The impact was observed by researchers from the University of Huelva and the Institute of Astrophysics of Andalusia (IAA-CSIC) and produced a glow brighter than the North Star
On 11 September 2013 a rock with a mass of a small car impacted the moon and produced a glow almost as shiny as the North Star. It has been the strongest impact detected to date, and its glow, which lasted eight seconds, has been the longest and most intense ever observed. Today, researchers from the University of Huelva and the Institute of Astrophysics of Andalusia (IAA-CSIC) published an analysis of the impact in the Monthly Notices of the Royal Astronomical Society.
“I was immediately aware that I was witnessing an extraordinary event,” says José María Madiedo, researcher at the University of Huelva (UHU), who detected the impact. The observation was made using two telescopes of the MIDAS (Moon Impact Detection and Analysis System) project, developed by Madiedo and José Luis Ortiz, of the Institute of Astrophysics of Andalusia (IAA-CSIC).
These impacts are primarily caused by comet fragments and asteroids orbiting around the sun, technically known as meteoroids. The earth has a protective atmosphere which stops most meteoroids on a collision trajectory from reaching its surface, but the moon has no such shield and even small fragments can impact its surface and make a crater.
Since this kind of collision happens at speeds of tens of thousands of kilometres per hour, rocks melt and vaporize instantly at the point of impact. “That is why we do not use the word meteorite when referring to these collisions, because that term implies the presence of fragments,” José Luis Ortiz (IAA-CSIC) explains. The shock provokes a rise in temperature which in turn produces a glow that is visible with telescopes from the earth and which lasts a fraction of a second on average—much less than the 8 second duration of the glow produced by the September 11th impact.
The analysis carried out by Madiedo and Ortiz estimates that the new crater may measure up to forty meters in diameter, and that the meteoroid in question had a mass of approximately four hundred kilograms and a diameter between 0.6 and 1.4 metres. These estimates depend primarily on a physical parameter called “luminous efficiency” which is thus far little understood. The impact occurred at a speed of around sixty one thousand kilometres per hour in a region known as Mare Nubium (sea of clouds), an old solidified lava basin about the size of the Iberian Peninsula.
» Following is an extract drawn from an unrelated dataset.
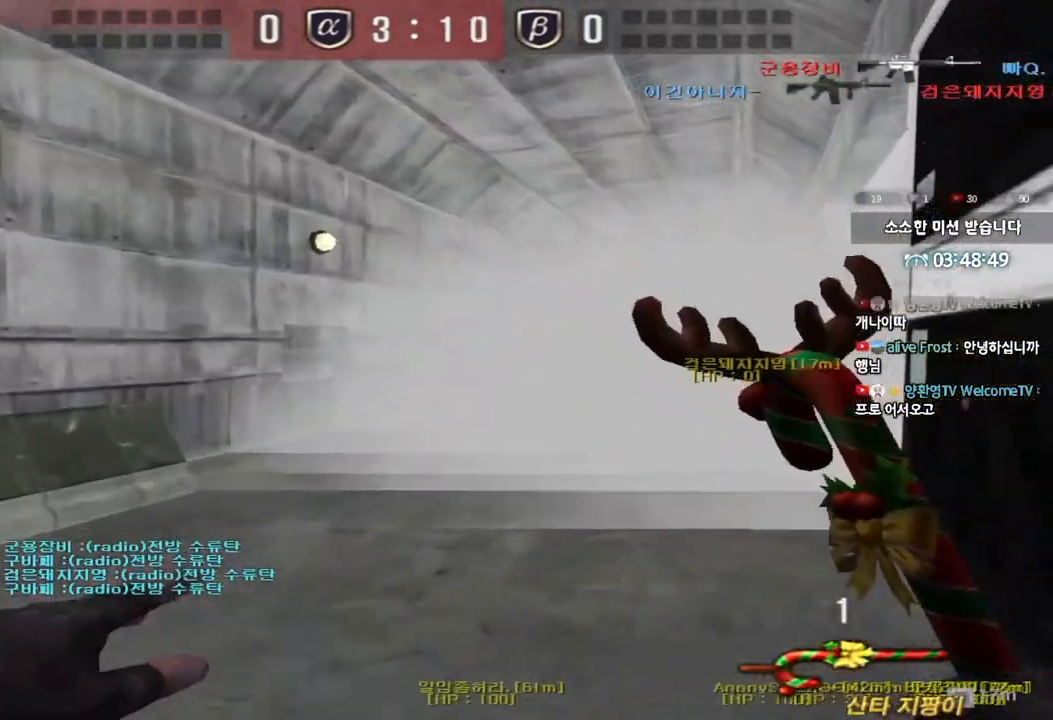
{"keys": ["d", "w"], "events": [[117, "d", "up"], [383, "d", "down"]]}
The energy released during the impact was enormous: equivalent to the blast of some fifteen tons of TNT. That makes it at least three times more potent than the greatest impact on the moon detected to date by NASA, registered by that agency on 17 March last year.
The results of the analysis of the glow of these lunar impacts allow us to better estimate the frequency with which meteoroids collide with the earth. One of the conclusions of this research suggests that the frequency with which rocks of a size similar to that which impacted the moon on 11 September collide with our own planet may be up to ten times higher than what a large portion of the scientific community had thought until now.
Madiedo J.M., Ortiz J.L., Morales N., Cabrera-Caño J., A LARGE LUNAR IMPACT BLAST ON SEPTEMBER 11TH 2013, MNRAS, 2014.